David Sabatini of the Whitehead Institute for Biomedical Research has also been mixing up his own culture medium that mimics the nutrient levels of human blood. In 2017, he showed that cancer cells grown in this mixture are much less sensitive to a chemotherapy drug called Adrucil.

These results come at an interesting time. In recent years, cancer biologists have been grappling with a possible reproducibility crisis, in which results from several experiments involving lab-grown cells can’t be repeated by other teams. More broadly, researchers have struggled to translate the results of basic experiments involving such cells into new treatments that actually help cancer patients. Although there are many possible reasons for these problems, Tardito wonders whether he and his colleagues might get better results if they grow their cells in more realistic media.

[Read: How reliable are cancer studies?]

“Could these new media uncover vulnerabilities of cancer cells more robustly than before?” adds Chi Van Dang of the Wistar Institute, who also wants to know how immune cells might react under these more physiological conditions. “Could these media help us to understand immunotherapy better?”

“These studies are absolutely a step in the right direction,” says Gina DeNicola of the Moffitt Cancer Center. “For this approach to be applied more broadly, these types of media will need to be commercialized. While it’s possible to make these media in a lab, it’s very costly and time-consuming. Commercial media preparations are also more consistent and higher quality, which will help with reproducibility between labs.” (Indeed, that’s partly why researchers have been so slow to move beyond traditional media like DMEM.)

Commercial preparations would also help Sabatini and Tardito, whose teams have been laboriously making up stocks of their own artisanal media and shipping them to collaborators around the world. “I struggle to keep up with the requests,” Tardito says. Sabatini adds, “We are working with vendors, but it is not easy, as physiological media is more expensive and is likely to have a shorter half-life.”

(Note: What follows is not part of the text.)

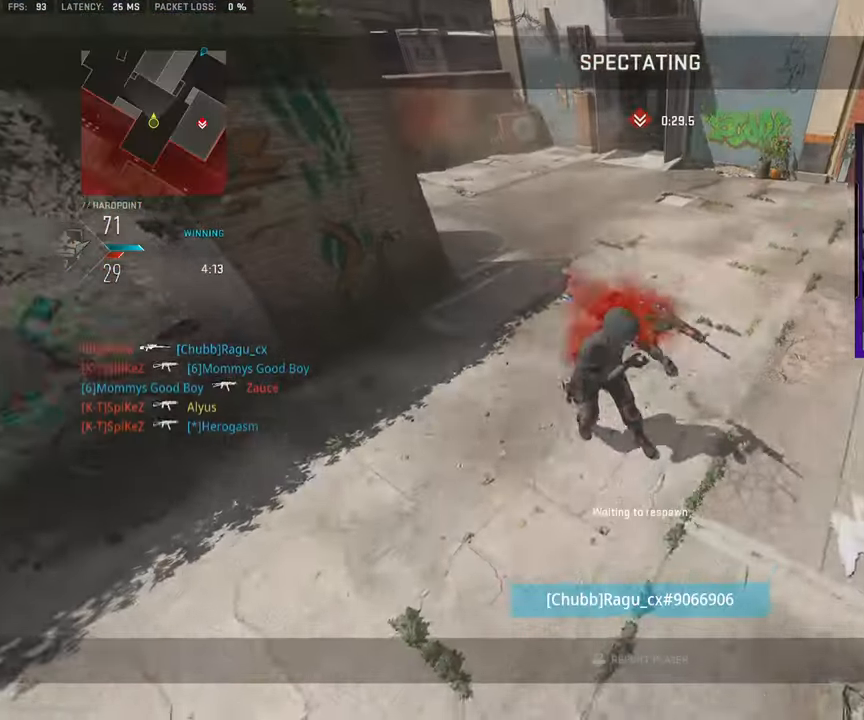
{"buttons": ["L3"], "left_stick": "up", "right_stick": "center", "events": [[83, "L3", "up"], [233, "L3", "down"], [333, "L3", "up"], [467, "L3", "down"]]}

For researchers looking to understand how cancers gobble up nutrients, “testing one’s finding in a medium such as Plasmax would, without any doubt, add unparalleled rigor, and hopefully become a more widespread practice,” says Natasha Pavlova of the Memorial Sloan Kettering Cancer Center.

But she notes that such media aren’t perfect. They’re still largely missing many important components of blood, including fats and proteins. They don’t capture the different chemical profiles that exist in other tissues and organs. They don’t reflect the chemical wastelands that exist at the heart of tumors, which grow so quickly that their blood supplies can’t provide them with enough nutrients. Just last month, Alexander Muir of the University of Chicago showed that the fluids inside a tumor, which circulate between its cancerous cells, contain different levels of nutrients to those in blood.

Perhaps most important, Pavlova says, many cancer researchers rely on lineages of tumor cells that were created decades ago. These lines have been grown in conventional media like DMEM ever since, and have likely adapted accordingly. If they were now dunked in Plasmax, would that get researchers closer to real-life biology, or further away?  Would researchers have to create entirely new cell lines that are grown in Plasmax from the start?

Tardito acknowledges these issues. “There will never be a perfect medium that mimics the tumor environment beginning to end,” he says. “All we can do is try and minimize those imperfections as much as we can.”